Reactive oxygen species-mediated mitochondrial dysfunction is involved in apoptosis in human nasopharyngeal carcinoma CNE cells induced by Selaginella doederleinii extract.

Ethnopharmacological Relevance: A traditional Chinese medicine Selaginella doederleinii Hieron has been combined with radiotherapy for the treatment of human nasopharyngeal carcinoma in clinic in China. However, the detailed mechanism of anti-tumor effect of Selaginella doederleinii remains elusive.

Aim Of The Study: This study was designed to investigate the anti-tumor effect of ethanol extract of Selaginella doederleinii (SDE) on human nasopharyngeal carcinoma and its possible mechanisms.

Materials And Methods: Viability, apoptosis and protein expression of tumor cells were analyzed by MTT, Annexin V staining and Western blot, respectively. Formation of intracellular reactive oxygen species was determined using dichlorofluorescin fluorescence. The in vivo anti-tumor effect was evaluated by measuring tumor volume changes and TUNEL staining in nude mice.

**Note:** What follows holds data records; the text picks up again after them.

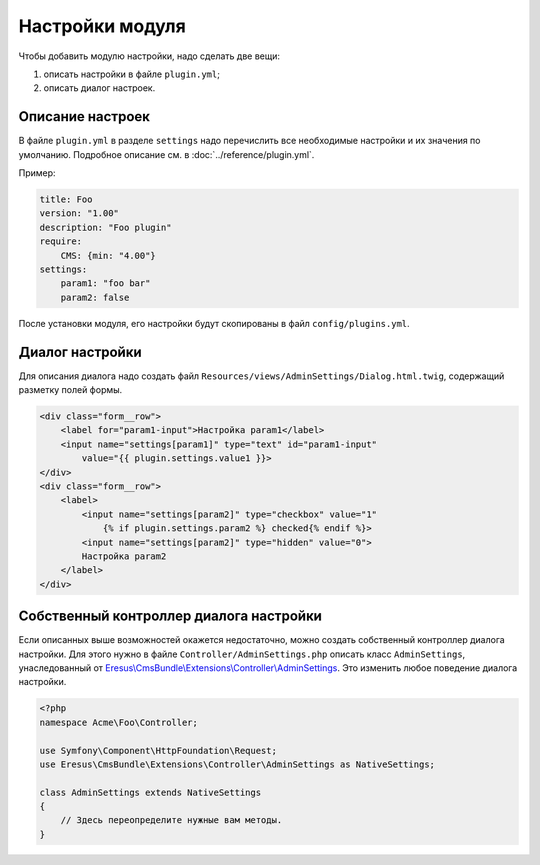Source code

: Настройки модуля
================

Чтобы добавить модулю настройки, надо сделать две вещи:

#. описать настройки в файле ``plugin.yml``;
#. описать диалог настроек.

Описание настроек
-----------------

В файле ``plugin.yml`` в разделе ``settings`` надо перечислить все необходимые настройки и их значения
по умолчанию. Подробное описание см. в :doc:`../reference/plugin.yml`.

Пример:

.. code-block:: yaml

   title: Foo
   version: "1.00"
   description: "Foo plugin"
   require:
       CMS: {min: "4.00"}
   settings:
       param1: "foo bar"
       param2: false

После установки модуля, его настройки будут скопированы в файл ``config/plugins.yml``.

Диалог настройки
----------------

Для описания диалога надо создать файл ``Resources/views/AdminSettings/Dialog.html.twig``,
содержащий разметку полей формы.

.. code-block:: html

   <div class="form__row">
       <label for="param1-input">Настройка param1</label>
       <input name="settings[param1]" type="text" id="param1-input"
           value="{{ plugin.settings.value1 }}>
   </div>
   <div class="form__row">
       <label>
           <input name="settings[param2]" type="checkbox" value="1"
               {% if plugin.settings.param2 %} checked{% endif %}>
           <input name="settings[param2]" type="hidden" value="0">
           Настройка param2
       </label>
   </div>


Собственный контроллер диалога настройки
----------------------------------------

Если описанных выше возможностей окажется недостаточно, можно создать собственный контроллер диалога
настройки. Для этого нужно в файле ``Controller/AdminSettings.php`` описать класс
``AdminSettings``, унаследованный от `Eresus\\CmsBundle\\Extensions\\Controller\\AdminSettings <../../api/classes/Eresus.CmsBundle.Extensions.Controller.AdminSettings.html>`_.
Это изменить любое поведение диалога настройки.

.. code-block:: php

   <?php
   namespace Acme\Foo\Controller;

   use Symfony\Component\HttpFoundation\Request;
   use Eresus\CmsBundle\Extensions\Controller\AdminSettings as NativeSettings;

   class AdminSettings extends NativeSettings
   {
       // Здесь переопределите нужные вам методы.
   }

Results: SDE significantly inhibited the growth and induced apoptosis in human nasopharyngeal carcinoma CNE cells. In addition, SDE triggered the mitochondrial/caspase apoptotic pathway indicated by enhanced Bax-to-Bcl-2 ratio, loss of mitochondrial membrane potential, cytochrome c release, and caspase cascade. Moreover, SDE provoked the generation of reactive oxygen species in CNE cells, while the antioxidant N-acetyl cysteine almost completely blocked SDE-induced disruption of mitochondrial membrane potential, caspases activation and apoptosis. Furthermore, a transplantable nude mice model was utilized to estimate the effectiveness of SDE in vivo. The treated mice displayed decreased tumor size, which was associated with enhanced apoptotic cell death.

Conclusions: These results, offering solid evidence of the induction of mitochondria-related apoptosis in tumor cells, provide the molecular theoretical basis of clinical application of Selaginella doederleinii for the treatment of human nasopharyngeal carcinoma.